Kissenförmige Verzeichnung ist also NICHT das Resultat POSITIVER, SONDERN in positiver Richtung ZUNEHMENDER Verzeichnung. Für den Laien kurioserweise kann kissenförmige Verzeichnung sogar dann auftreten, wenn die Verzeichnung am Bildrand negativ ist, nämlich beispielsweise wenn sie bei 70% Bildhöhe -1,5%, bei 80% Bildhöhe -1,2%, bei 90% Bildhöhe -0,8% und bei 100% Bildhöhe -0,2% beträgt (alle Werte sind negativ, aber sie nehmen nach außen hin zu!). Entscheidend für die Art der Durchbiegung ist nicht der Wert der Verzeichnung, sondern ihre Änderung. Mathematisch ausgedrückt ist die Durchbiegung nicht proportional zur Verzeichnung(skurve), sondern zu ihrer 1. Ableitung bzw. zu ihrem Gradienten.
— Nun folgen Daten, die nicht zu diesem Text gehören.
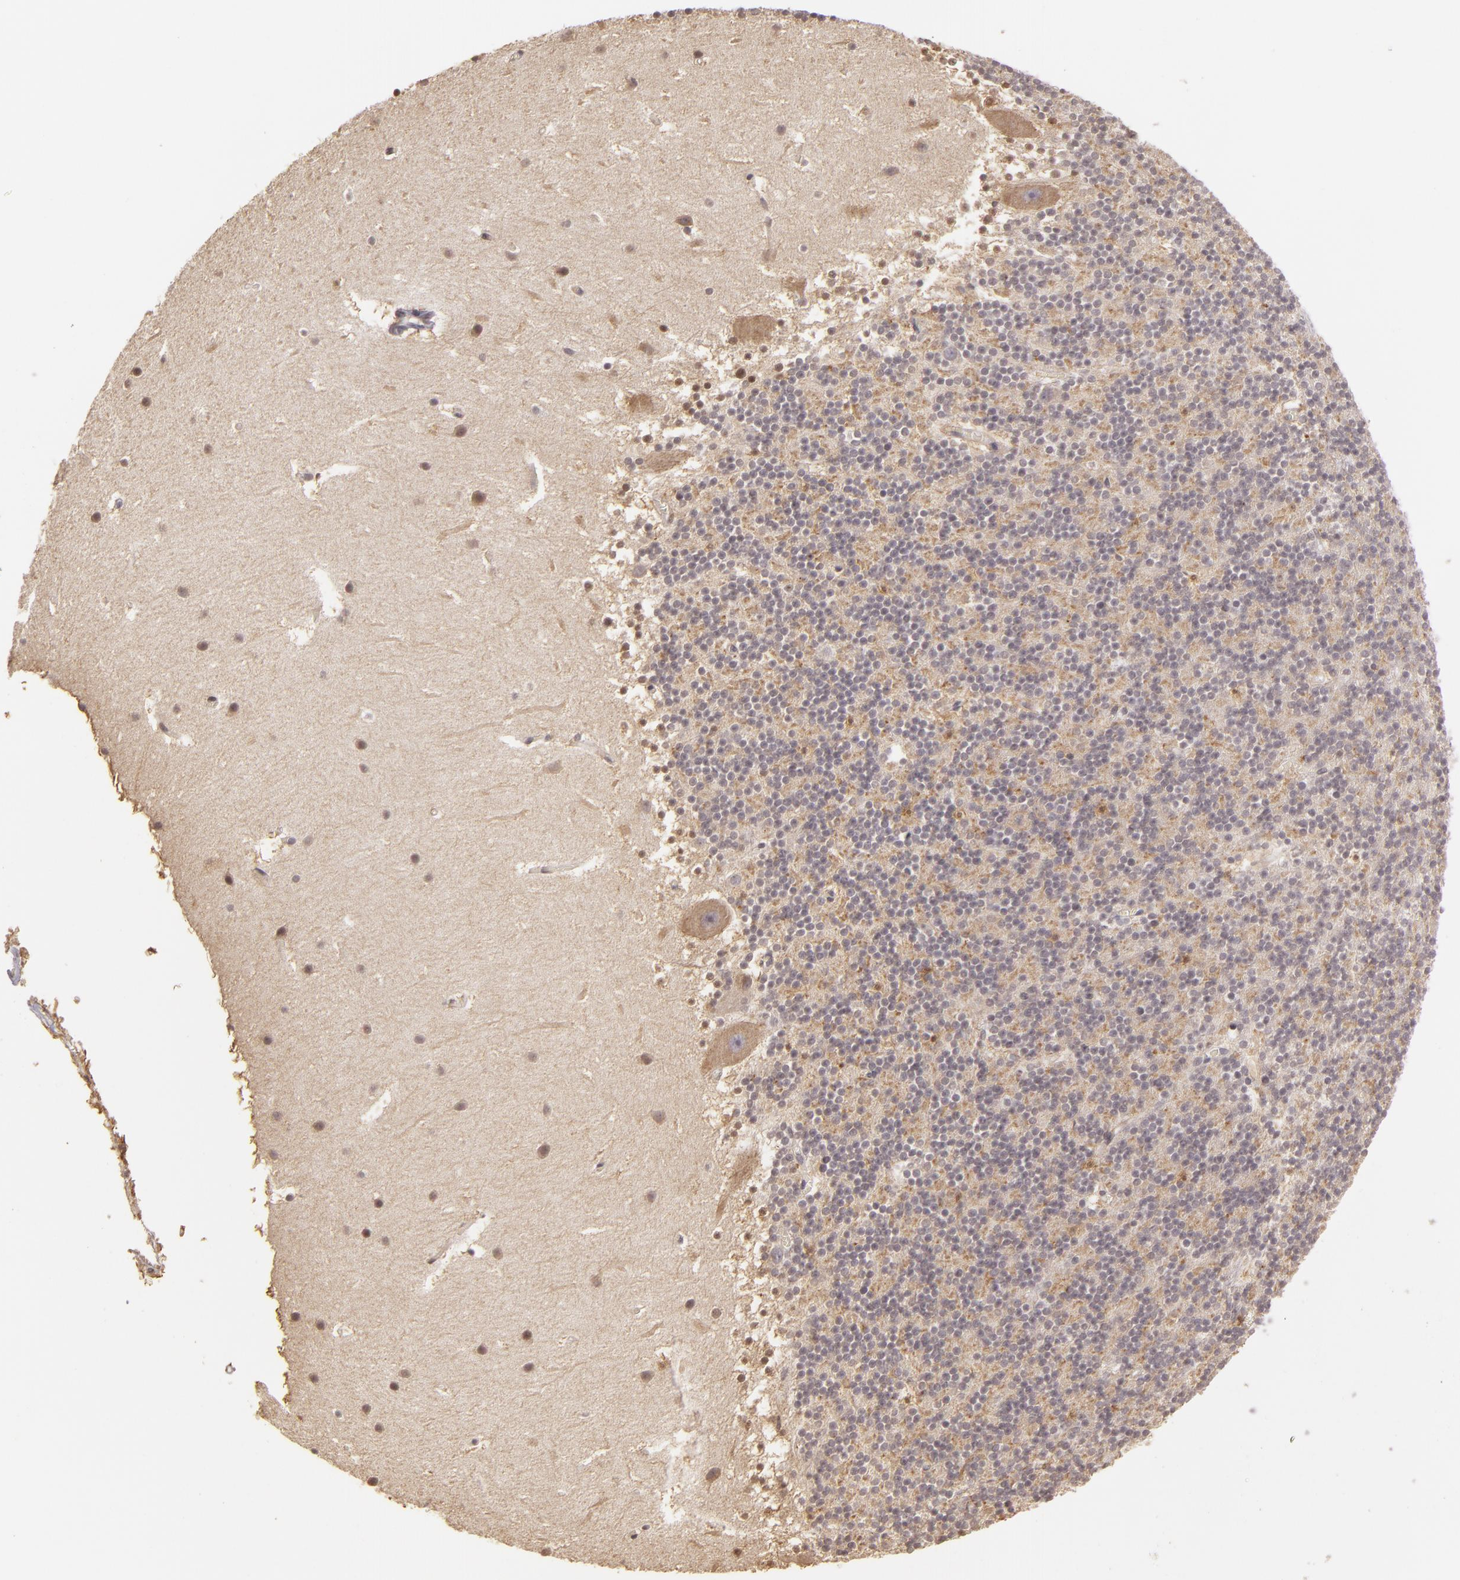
{"staining": {"intensity": "weak", "quantity": "25%-75%", "location": "cytoplasmic/membranous"}, "tissue": "cerebellum", "cell_type": "Cells in granular layer", "image_type": "normal", "snomed": [{"axis": "morphology", "description": "Normal tissue, NOS"}, {"axis": "topography", "description": "Cerebellum"}], "caption": "Protein expression analysis of benign human cerebellum reveals weak cytoplasmic/membranous positivity in about 25%-75% of cells in granular layer. Nuclei are stained in blue.", "gene": "AKAP6", "patient": {"sex": "male", "age": 45}}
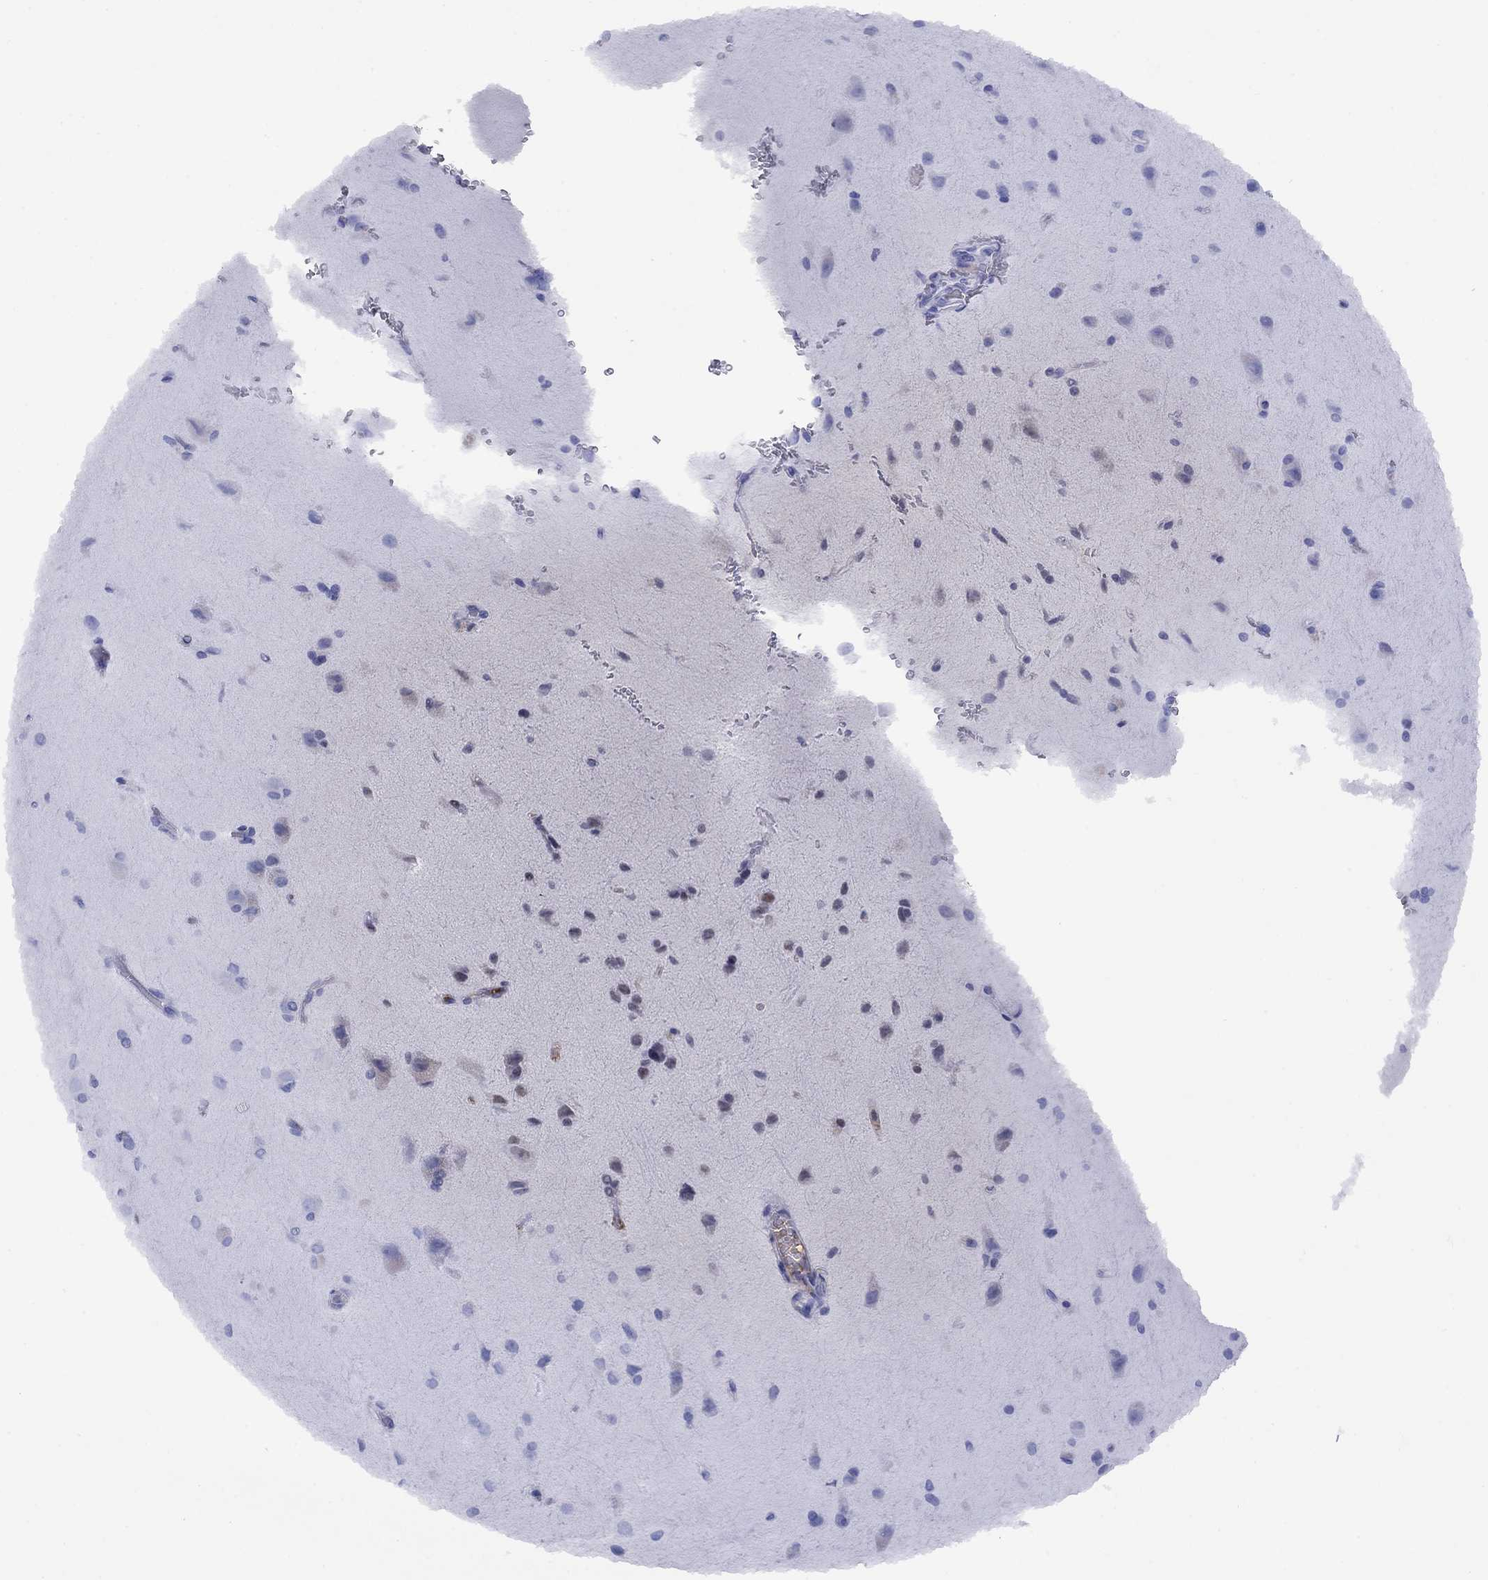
{"staining": {"intensity": "negative", "quantity": "none", "location": "none"}, "tissue": "glioma", "cell_type": "Tumor cells", "image_type": "cancer", "snomed": [{"axis": "morphology", "description": "Glioma, malignant, Low grade"}, {"axis": "topography", "description": "Brain"}], "caption": "High magnification brightfield microscopy of low-grade glioma (malignant) stained with DAB (brown) and counterstained with hematoxylin (blue): tumor cells show no significant positivity.", "gene": "APOA2", "patient": {"sex": "male", "age": 58}}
Wie das obige Zahlenbeispiel zeigt, kann sogar eine starke kissen- oder umgekehrt auch tonnenförmige Verzeichnung nahe dem Bildrand auftreten, wenn die Verzeichnung genau am Bildrand oder beim Foto in der Bildecke 0 % (Null %) beträgt. Dies zeigt, wie blödsinnig die von nahezu allen Fotozeitschriften bei Objektivtests angegebenen Verzeichnungswerte sind, die in (und nur in) der Bildecke gemessen werden.

Zurück zu Ihrer Beobachtung. Daß Sie am Grenzstein keine oder kaum eine Verbiegung feststellen konnten, liegt mit an Sicherheit grenzender Wahrscheinlichkeit nicht daran, daß keine aufgetreten ist, sondern daran, daß die Kante einfach zu kurz war, um an ihr eine Krümmung wahrzunehmen. Um kissen- oder tonnenförmige Verzeichnung deutlich zu sehen, sollte man schon eine lange, möglichst ober die volle Bildhöhe reichende vertikale oder eine über die volle Bildbreite reichende horizontale Kante betrachten. Stellen Sie sich in so einer Entfernung zu einem hohen Haus (ich meine nicht den Bundestag) auf, daß eine senkrechte Hauskante die volle Bildhöhe ausfüllt oder größer ist. Wenn Sie diese Hauskante so anpeilen, daß sie durchs Bildzentrum verläuft, sehen Sie sie bei jedem Fernglas ungeachtet seiner Verzeichnung schnurgerade. Schwenken Sie nun das Fernglas nicht zu langsam so hin und her, daß die senkrechte Hauskante zwischen dem linken und dem rechten Bildrand hin und her pendelt. Bei einem nicht oder nur minimal verzeichnenden Fernglas (z.B. Nikon 8x32 HG oder Nikon 10x32 HG) merken Sie wahrscheinlich nichts von einer Durchbiegung. Wenn Sie dasselbe mit einem Fernglas mit deutlicher kissenförmiger Verzeichnung (z.B. Leica Trinovid) machen, verbeult sich die Hauskante um so stärker, je näher sie dem linken oder (gegenläufig) rechten Bildrand kommt, und an dieser mal nach der einen und mal nach der anderen Seite erfolgenden Verbiegung erkennen Sie sehr schnell und sogar ohne jegliche Erfahrung sofort, ob ein Fernglas schwach oder stark kissenförmig verzeichnet. Mir ist übrigens kein einziges Fernglas bekannt, das tonnenförmig verzeichnet, obwohl dies grundsätzlich auch möglich wäre.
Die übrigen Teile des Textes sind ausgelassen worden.